The Nigerian National Petroleum Company Limited (NNPCL) has acknowledged the ongoing fuel scarcity across the country, attributing it to foreign exchange (FX) illiquidity, distribution challenges, and the need to balance fuel imports with existing debts. Dapo Segun, Executive Vice President of Downstream Operations at NNPCL, made the disclosure during an interview on Arise News, emphasizing that the company is actively working to resolve the supply shortfall but did not provide a specific timeline for when the scarcity would ease.
Segun explained that the shortage is being exacerbated by FX constraints, which hinder the company’s ability to import sufficient petrol to meet demand. *“First, we have conditions that affect our ability to distribute fuel efficiently.
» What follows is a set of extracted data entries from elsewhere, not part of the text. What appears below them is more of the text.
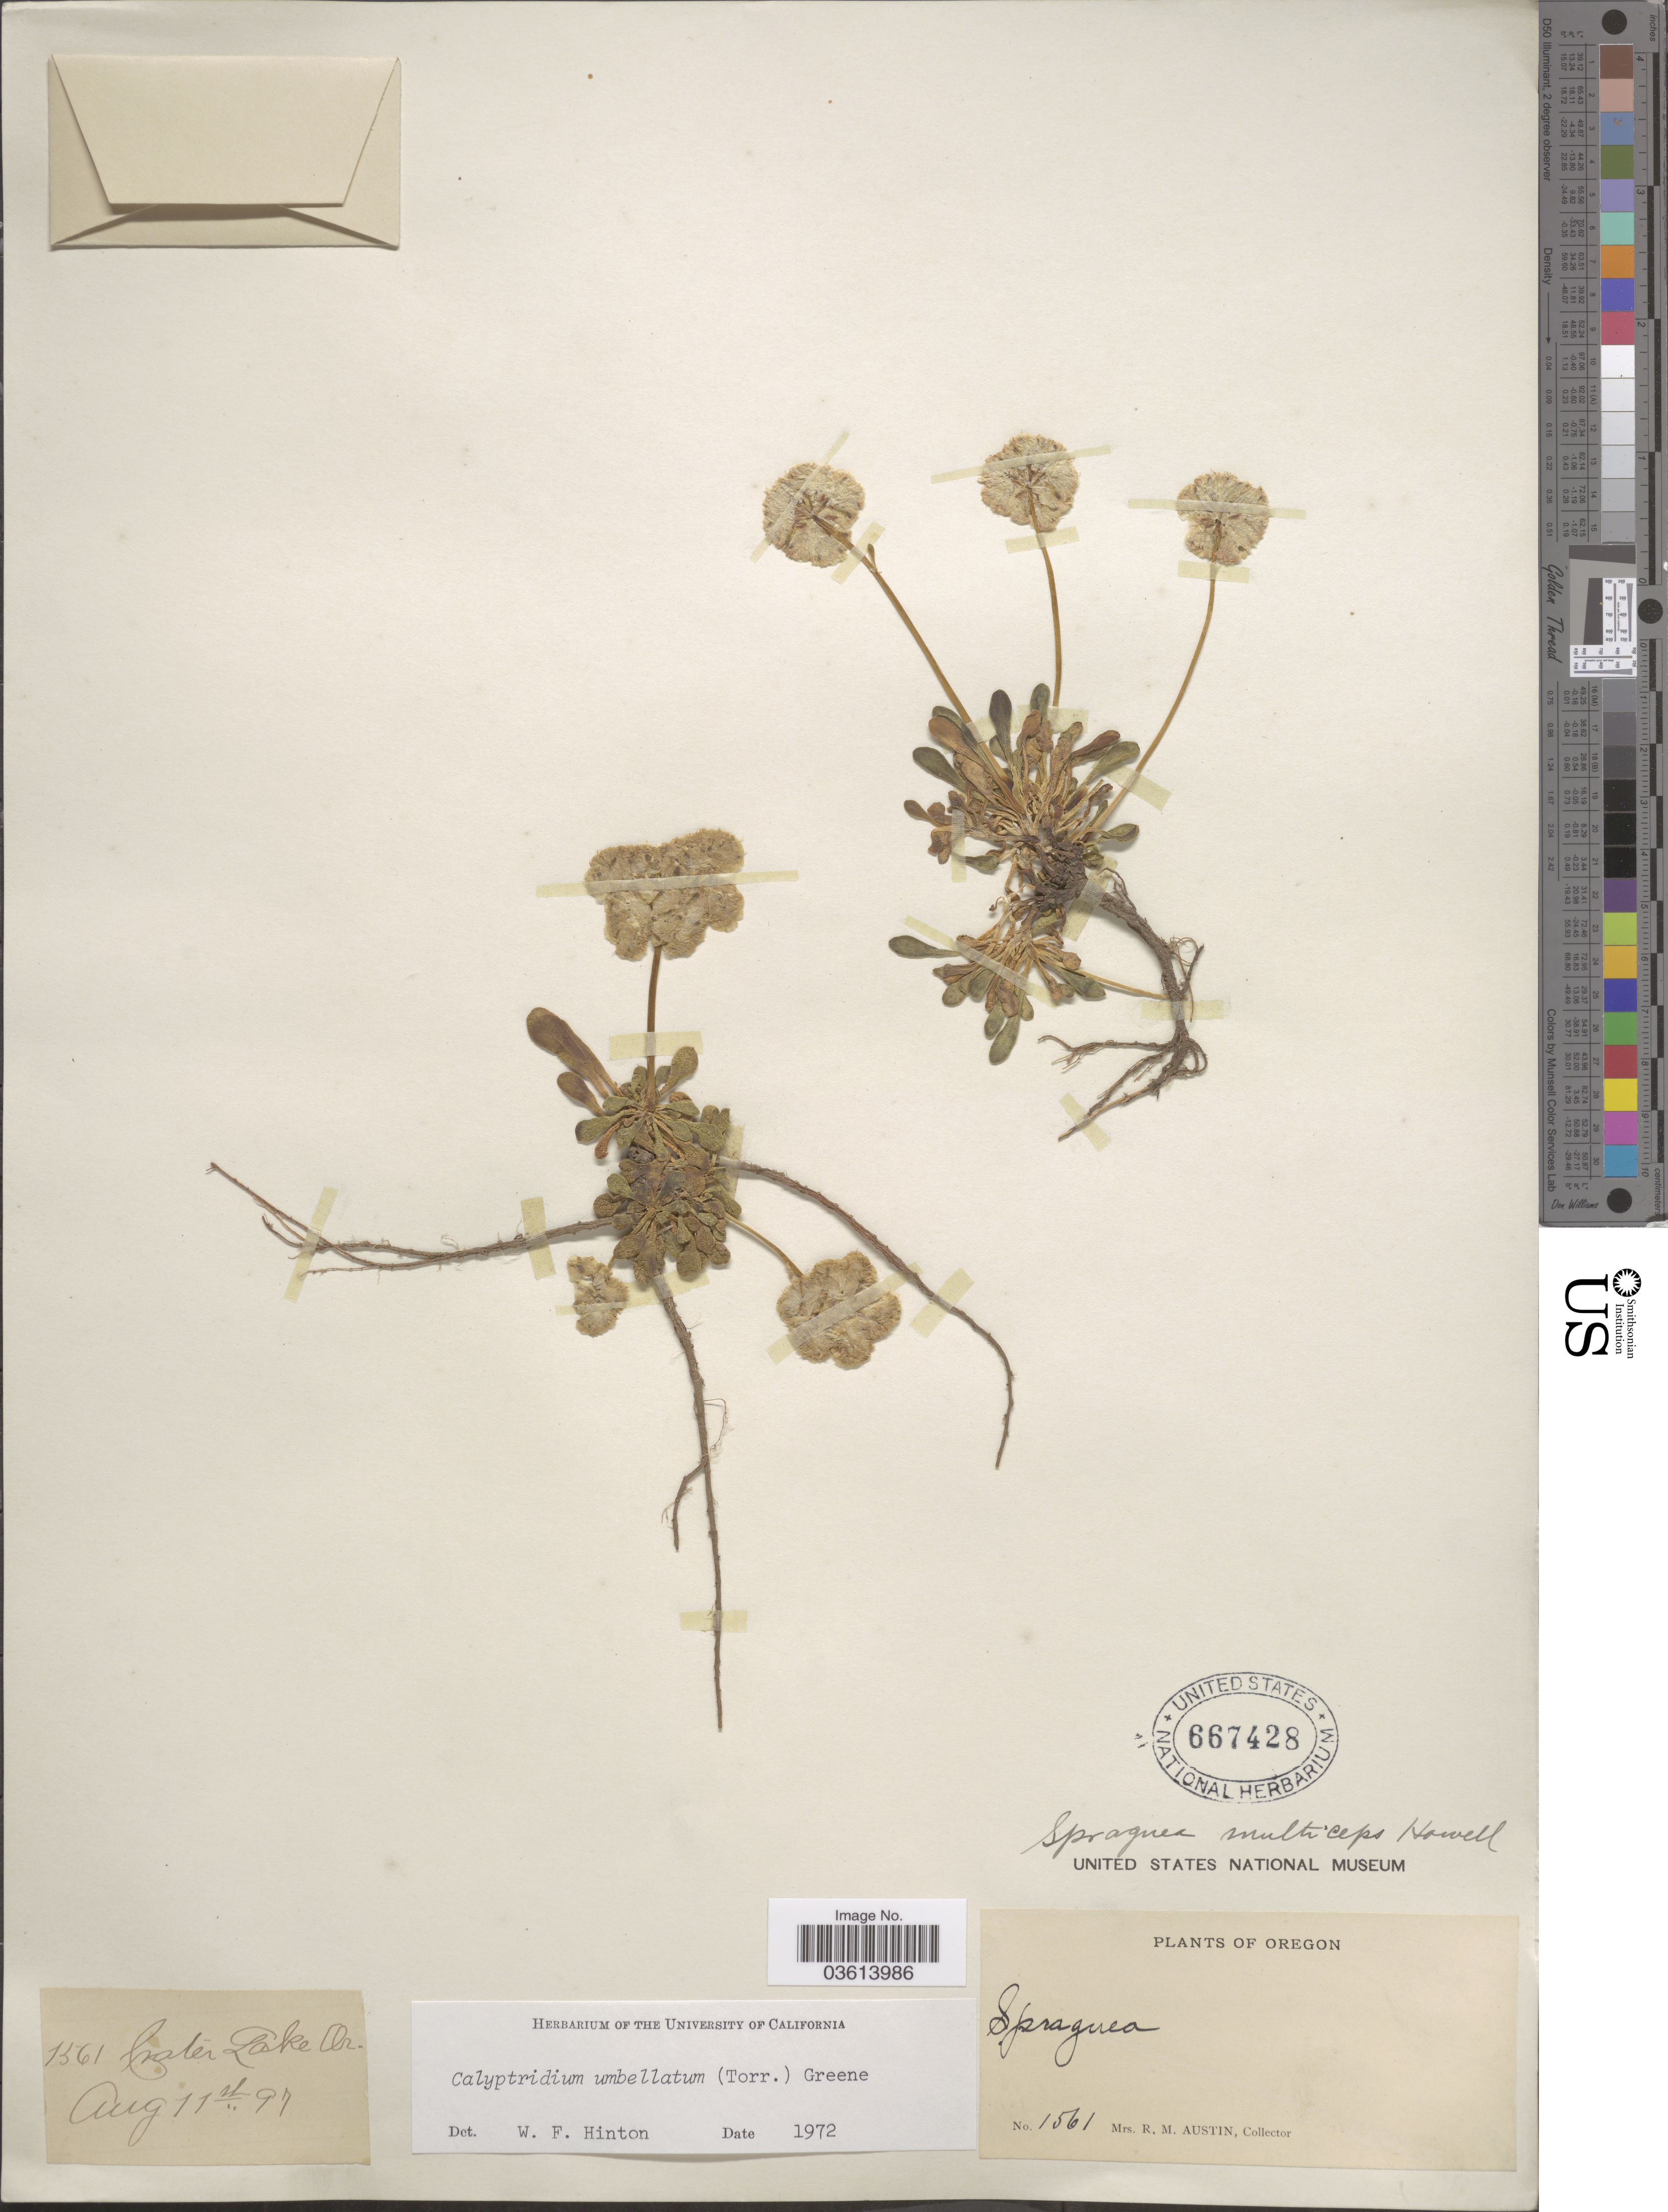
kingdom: Plantae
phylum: Tracheophyta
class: Magnoliopsida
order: Caryophyllales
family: Montiaceae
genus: Calyptridium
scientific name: Calyptridium umbellatum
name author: (Torr.) Greene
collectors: R. Austin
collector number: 1561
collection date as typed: Transcribed d/m/y: 11/8/97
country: United States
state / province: Oregon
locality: Crater Lake.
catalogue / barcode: US 667428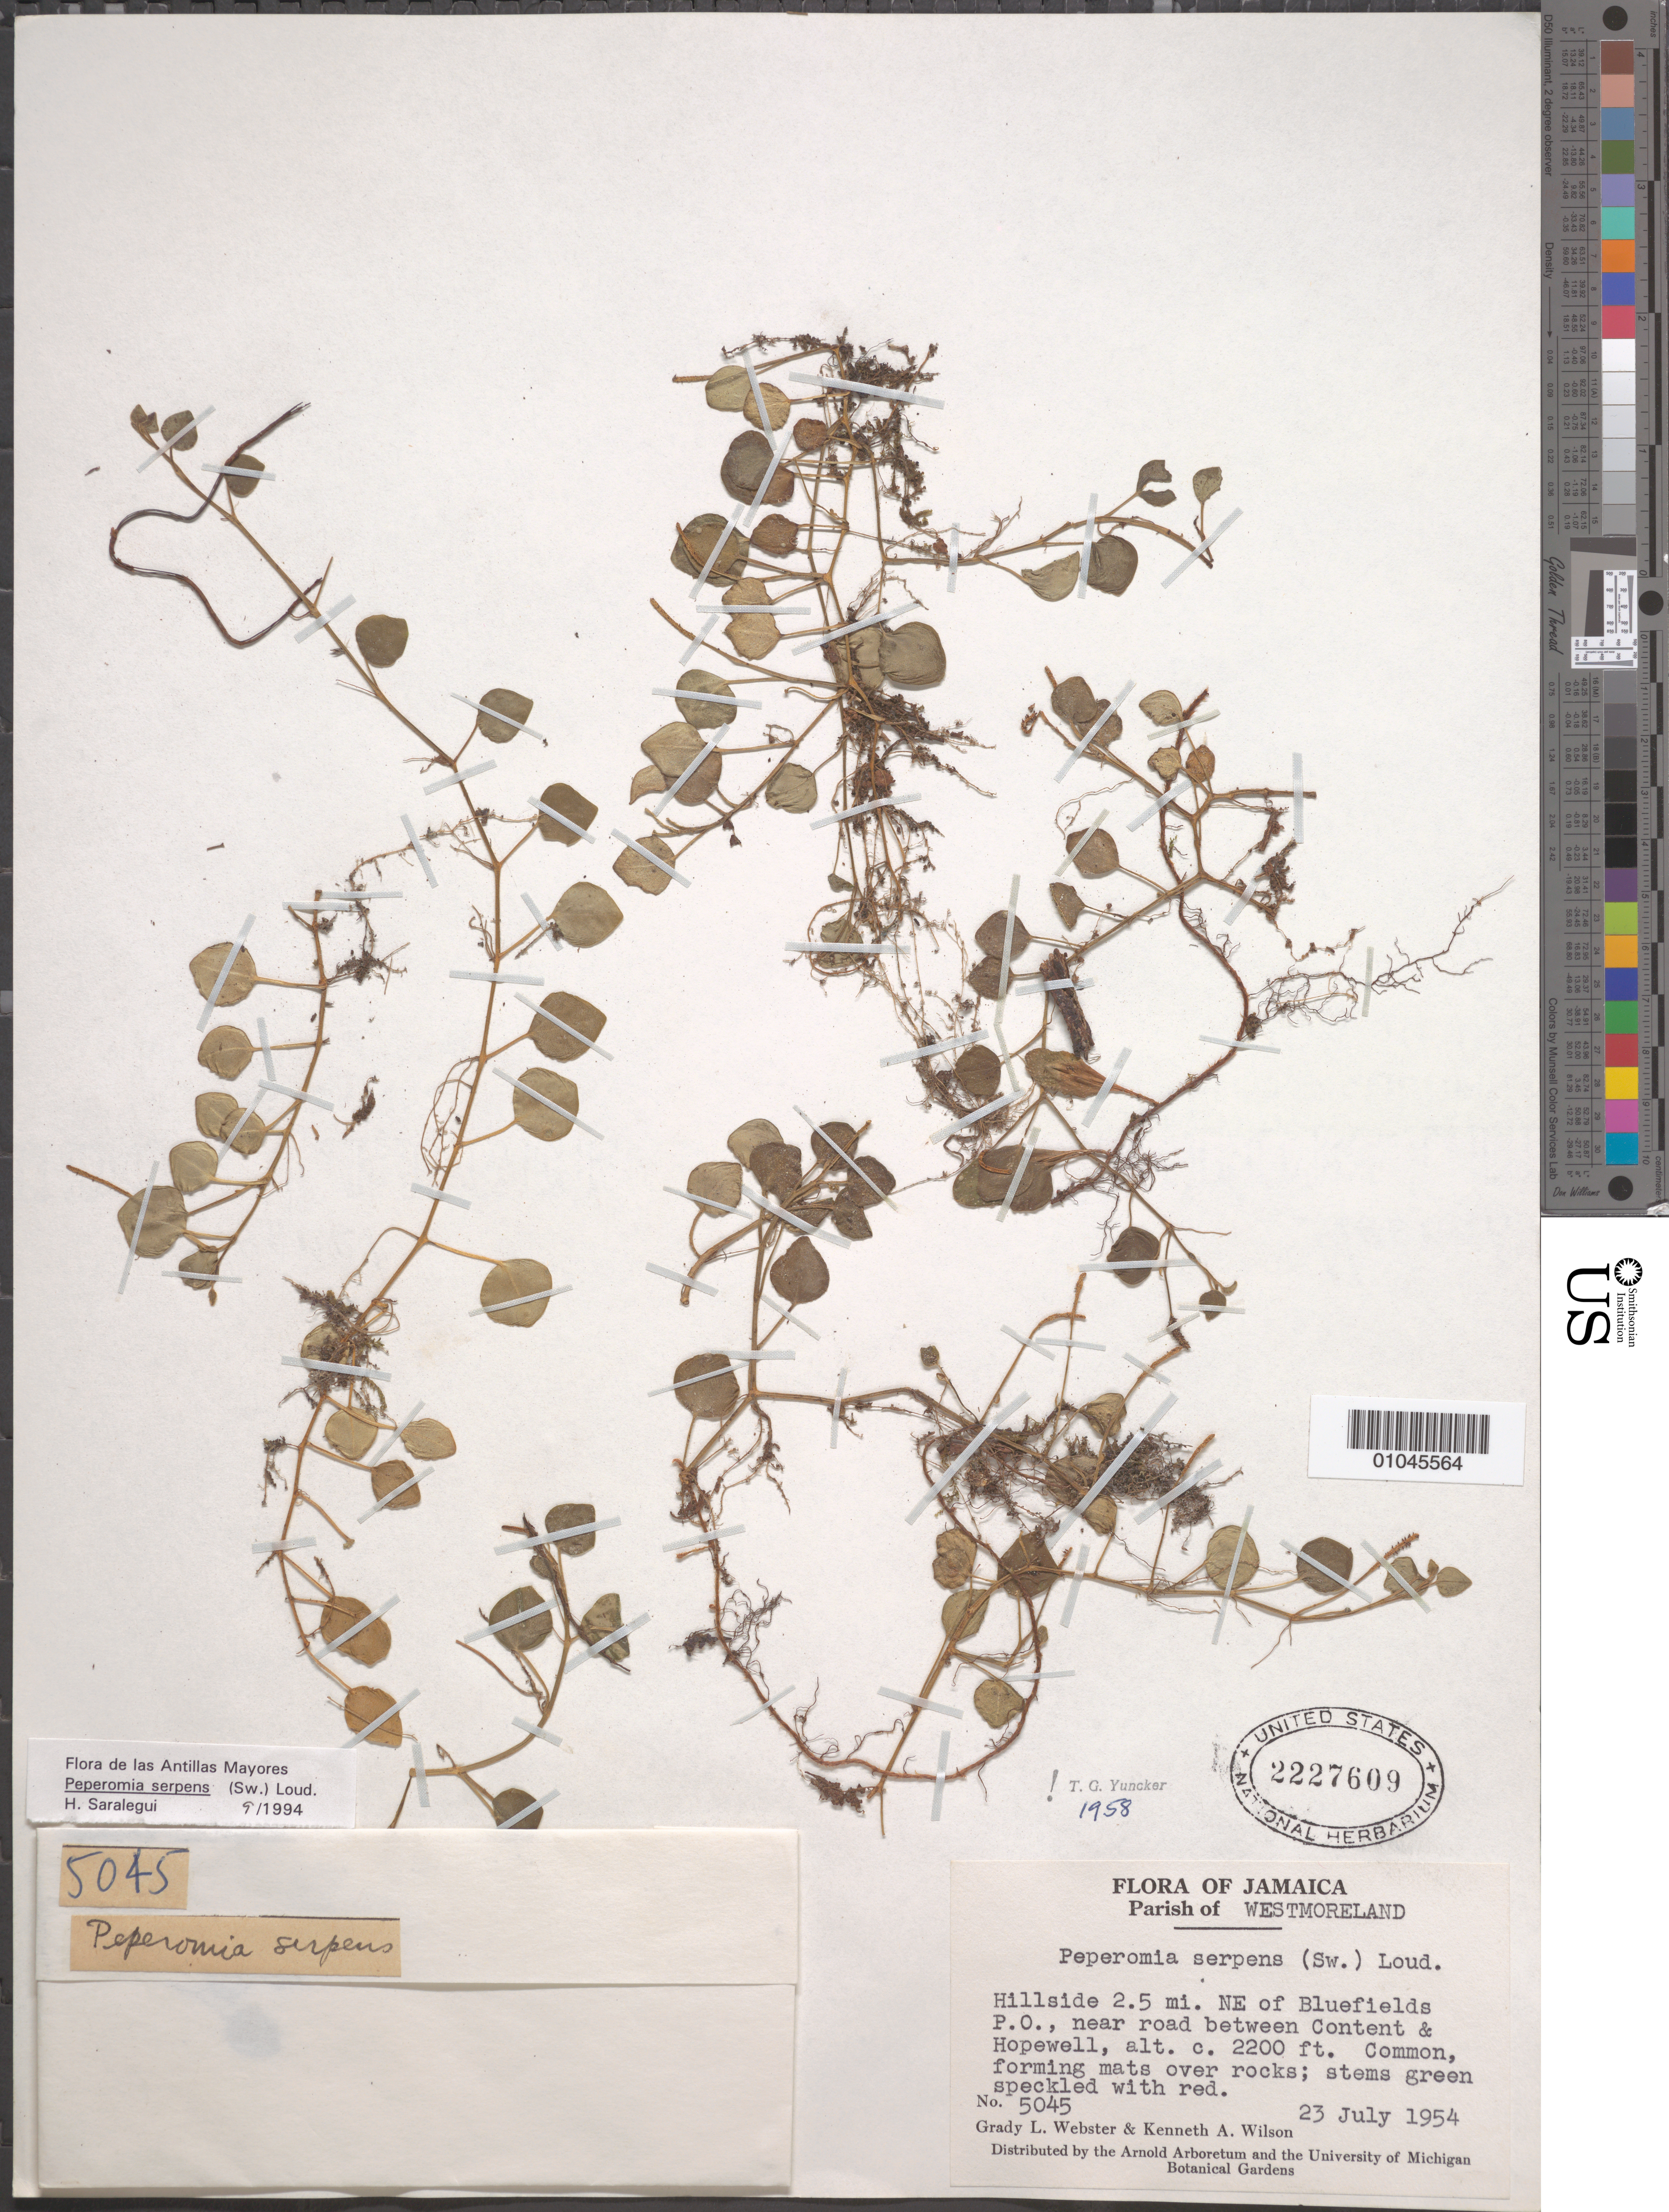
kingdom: Plantae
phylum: Tracheophyta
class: Magnoliopsida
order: Piperales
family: Piperaceae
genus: Peperomia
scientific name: Peperomia serpens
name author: (Sw.) Loudon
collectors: G. L. Webster & K. A. Wilson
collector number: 5045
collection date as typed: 23 Jul 1954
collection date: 1954-07-23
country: Jamaica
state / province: Westmoreland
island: Jamaica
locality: Hillside 2.5 miles. NE of Bluefields P.O., near road between Content and Hopewell. Common forming mats over rocks.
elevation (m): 671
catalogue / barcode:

We do have a constraint of FX illiquidity,”* he stated, noting that the company is navigating a fine balance between managing its debts and maintaining adequate fuel imports.
A significant issue, according to Segun, is the reluctance to allow market forces to fully determine petrol prices. He pointed out that regulatory factors and pricing limitations complicate efforts to stabilize the supply chain.
As NNPCL continues to address these challenges, long fuel queues persist across the country, leaving Nigerians eagerly awaiting a resolution to the scarcity. Despite the uncertainty around when normalcy will return, the company’s efforts to mitigate the impact of FX shortages and improve distribution are ongoing.